I’m feeling so defeated...

I am having some health problems(not caused by weight) and have been having a very elevated heart rate, so I have had to switch off from my stimulant ADHD medication for the time being as stimulants pushed my heart rate even higher than it already was.

I was doing amazing with my weight loss on my previous medication. I could focus well and my impulse control was stabilized, and I was able to easily stick to my 1200-1400 calorie a day budget. I could stick to healthy foods with treats every once in a while that I calculated for, and I lost ten pounds in about a month and a half.

Now that I’m not on a stimulant medication, everything has gone to shit. My impulse control has always been the biggest symptom of my ADHD I experience. Now that it’s not under control, I keep getting random food cravings and I’m hungry all the time, and can’t say no to foods. I find I’m eating far more throughout the day, and I’m eating a lot more junk than I used to. Luckily, I’ve been maintaining weight, not gaining, but I feel absolutely terrible and really down on myself.

I know I shouldn’t be too hard on myself considering it’s all medical related, but I feel morally wrong even if it’s not really my fault.

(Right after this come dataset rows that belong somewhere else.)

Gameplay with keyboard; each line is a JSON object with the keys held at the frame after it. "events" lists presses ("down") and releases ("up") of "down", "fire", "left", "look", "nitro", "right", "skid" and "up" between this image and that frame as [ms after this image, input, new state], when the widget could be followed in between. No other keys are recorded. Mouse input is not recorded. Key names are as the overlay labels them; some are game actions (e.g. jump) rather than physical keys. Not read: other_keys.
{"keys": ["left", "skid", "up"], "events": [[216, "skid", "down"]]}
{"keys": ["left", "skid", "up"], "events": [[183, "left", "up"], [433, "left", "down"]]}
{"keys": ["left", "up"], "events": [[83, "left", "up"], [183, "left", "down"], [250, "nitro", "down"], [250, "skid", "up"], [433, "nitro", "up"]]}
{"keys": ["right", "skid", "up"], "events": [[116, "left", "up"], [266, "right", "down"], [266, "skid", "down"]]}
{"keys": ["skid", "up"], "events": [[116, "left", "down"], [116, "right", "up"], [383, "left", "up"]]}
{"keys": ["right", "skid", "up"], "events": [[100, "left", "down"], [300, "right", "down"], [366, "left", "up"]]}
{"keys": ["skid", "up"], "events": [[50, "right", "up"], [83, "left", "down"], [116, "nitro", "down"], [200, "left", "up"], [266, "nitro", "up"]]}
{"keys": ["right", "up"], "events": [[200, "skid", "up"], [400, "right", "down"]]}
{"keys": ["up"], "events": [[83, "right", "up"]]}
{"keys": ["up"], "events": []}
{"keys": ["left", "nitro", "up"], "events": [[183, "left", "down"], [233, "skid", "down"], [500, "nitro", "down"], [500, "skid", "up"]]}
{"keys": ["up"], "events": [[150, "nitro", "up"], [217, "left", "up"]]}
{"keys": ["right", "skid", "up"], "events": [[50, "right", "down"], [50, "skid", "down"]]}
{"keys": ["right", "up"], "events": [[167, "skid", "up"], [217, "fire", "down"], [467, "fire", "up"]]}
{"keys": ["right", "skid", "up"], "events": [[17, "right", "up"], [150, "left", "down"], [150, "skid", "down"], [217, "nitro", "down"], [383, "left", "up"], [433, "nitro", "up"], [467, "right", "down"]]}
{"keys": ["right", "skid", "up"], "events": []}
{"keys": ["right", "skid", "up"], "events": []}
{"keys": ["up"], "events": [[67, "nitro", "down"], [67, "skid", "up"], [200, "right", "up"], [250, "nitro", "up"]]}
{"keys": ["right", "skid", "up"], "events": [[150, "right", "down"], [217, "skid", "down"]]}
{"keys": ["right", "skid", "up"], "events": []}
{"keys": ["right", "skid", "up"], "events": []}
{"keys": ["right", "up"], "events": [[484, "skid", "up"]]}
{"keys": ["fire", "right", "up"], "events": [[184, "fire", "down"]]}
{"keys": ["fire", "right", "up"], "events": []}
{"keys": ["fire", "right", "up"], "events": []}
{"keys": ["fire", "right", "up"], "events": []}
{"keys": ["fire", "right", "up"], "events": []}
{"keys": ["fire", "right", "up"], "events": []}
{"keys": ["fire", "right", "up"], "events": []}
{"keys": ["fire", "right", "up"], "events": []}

Sometimes it’s hard to realize that yes, my ADHD is a disability and not me failing as a person, somehow, but I always take things so personally.

I’m just hoping to God that once my medical issues are taken care of I can go back to my stimulant medication. It’s not even just effecting weight loss, it’s made work unbearable. I couldn’t sit down and write a freaking 250 word answer to a question! Like the title said, I’m just feeling really defeated by all of this...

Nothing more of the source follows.